• Job item
Copy out all the entries below, putting "Buchungszeitraum" in place of each "Zeitraum" and leaving every other word unchanged. Leave out the pictures.

• Provided material
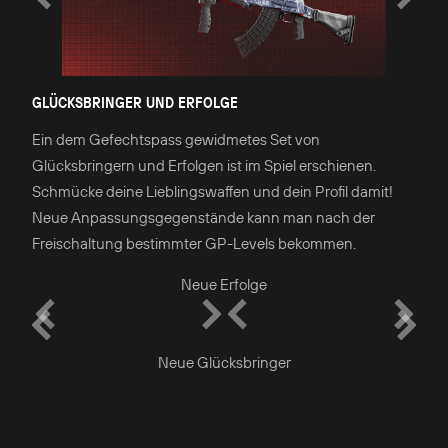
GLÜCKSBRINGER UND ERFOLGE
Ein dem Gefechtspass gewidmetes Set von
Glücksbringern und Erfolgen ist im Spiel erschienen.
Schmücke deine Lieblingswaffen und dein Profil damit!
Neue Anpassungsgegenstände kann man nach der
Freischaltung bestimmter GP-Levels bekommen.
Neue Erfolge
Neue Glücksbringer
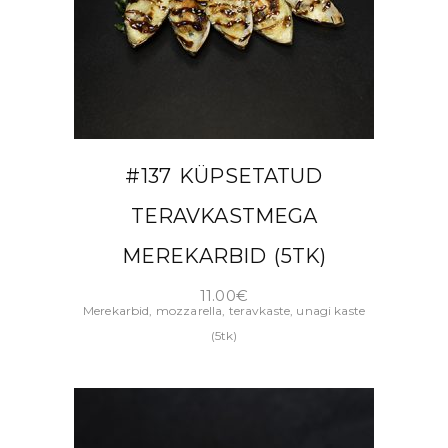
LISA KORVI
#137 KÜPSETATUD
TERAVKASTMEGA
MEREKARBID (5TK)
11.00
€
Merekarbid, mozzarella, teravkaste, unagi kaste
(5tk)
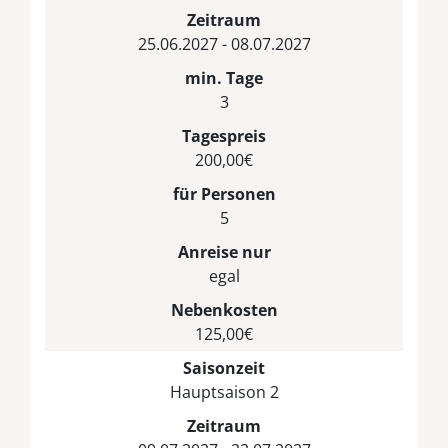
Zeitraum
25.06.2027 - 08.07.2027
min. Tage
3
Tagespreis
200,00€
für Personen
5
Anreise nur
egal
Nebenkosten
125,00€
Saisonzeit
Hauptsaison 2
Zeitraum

• Output of the task
GLÜCKSBRINGER UND ERFOLGE
Ein dem Gefechtspass gewidmetes Set von
Glücksbringern und Erfolgen ist im Spiel erschienen.
Schmücke deine Lieblingswaffen und dein Profil damit!
Neue Anpassungsgegenstände kann man nach der
Freischaltung bestimmter GP-Levels bekommen.
Neue Erfolge
Neue Glücksbringer
LISA KORVI
#137 KÜPSETATUD
TERAVKASTMEGA
MEREKARBID (5TK)
11.00
€
Merekarbid, mozzarella, teravkaste, unagi kaste
(5tk)
Buchungszeitraum
25.06.2027 - 08.07.2027
min. Tage
3
Tagespreis
200,00€
für Personen
5
Anreise nur
egal
Nebenkosten
125,00€
Saisonzeit
Hauptsaison 2
Buchungszeitraum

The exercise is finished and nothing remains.